Die Polizei behaupte zwar, dass diese Ermittlungspraxis “vorgeblich besonders effektiv sei, weil sie aufgrund vermeintlicher kriminalistischer Erfahrung Menschen in den Fokus nimmt, die als besonders kriminalitätsbelastet gelten”.Allerdings zeigten “die eigenen Statistiken der Polizei, dass dies ein Trugschluss” sei. In Wahrheit sei “nicht einmal jede tausendste Kontrolle ein Erfolg”, welche auf Grundlage des §22 Abs. 1a BPolG -zur Verhinderung oder Unterbindung der unerlaubten Einreise durchgeführt werde.

Racial Profiling ist somit nicht nur diskriminierende Praxis, sondern auch zugleich noch ein polizeilich ineffektives Handlungsmittel – folgerichtig wäre es, diese Praxis sofort zu stoppen!

 

RACIAL PROFILING BEENDEN!

Auf Grundlage der durch die Bundesrepublik ratifizierten und somit gesetzlich verpflichtenden Antirassismuskonvention (ICERD) sowie der europäischen Menschenrechtskonvention (EMRK) und der europäischen Grundrechtecharta (GRC) ergibt sich ein klar definiertes Diskriminierungsverbot! Die Normen für polizeiliches Handeln sind eindeutig definiert und nicht beliebig.

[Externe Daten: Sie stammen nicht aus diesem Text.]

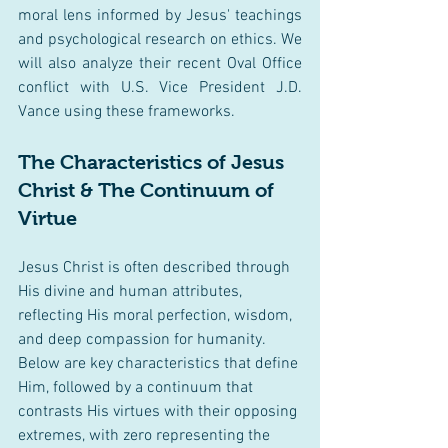
moral lens informed by Jesus' teachings 
and psychological research on ethics. We 
will also analyze their recent Oval Office 
conflict with U.S. Vice President J.D. 
Vance using these frameworks.
The Characteristics of Jesus 
Christ & The Continuum of 
Virtue
Jesus Christ is often described through 
His divine and human attributes, 
reflecting His moral perfection, wisdom, 
and deep compassion for humanity. 
Below are key characteristics that define 
Him, followed by a continuum that 
contrasts His virtues with their opposing 
extremes, with zero representing the 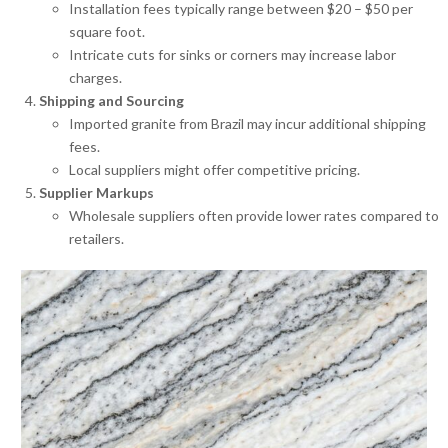
Installation fees typically range between $20 – $50 per
square foot.
Intricate cuts for sinks or corners may increase labor
charges.
Shipping and Sourcing
Imported granite from Brazil may incur additional shipping
fees.
Local suppliers might offer competitive pricing.
Supplier Markups
Wholesale suppliers often provide lower rates compared to
retailers.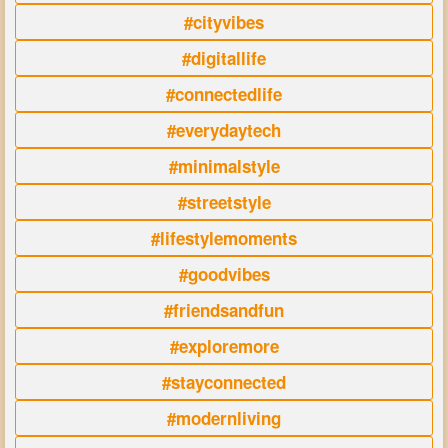
#cityvibes
#digitallife
#connectedlife
#everydaytech
#minimalstyle
#streetstyle
#lifestylemoments
#goodvibes
#friendsandfun
#exploremore
#stayconnected
#modernliving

Wir fordern die Polizei(en) deshalb dazu auf, sich an die vorgeschriebenen gesetzlichen Grundlagen zu halten und die rassistischen Kontrollen, auch im Zusammenhang mit Fußballspielen, sofort zu beenden!

Dieses liegt nicht nur im Interesse der Betroffen, sondern auch im Interesse der Polizei(en) selbst. „Denn Racial Profiling zerstört Vertrauen, auf das die Polizei bei ihrer Arbeit zentral angewiesen ist“ – Philipp Krüger.

Love football – hate racism! Racial Profiling stoppen!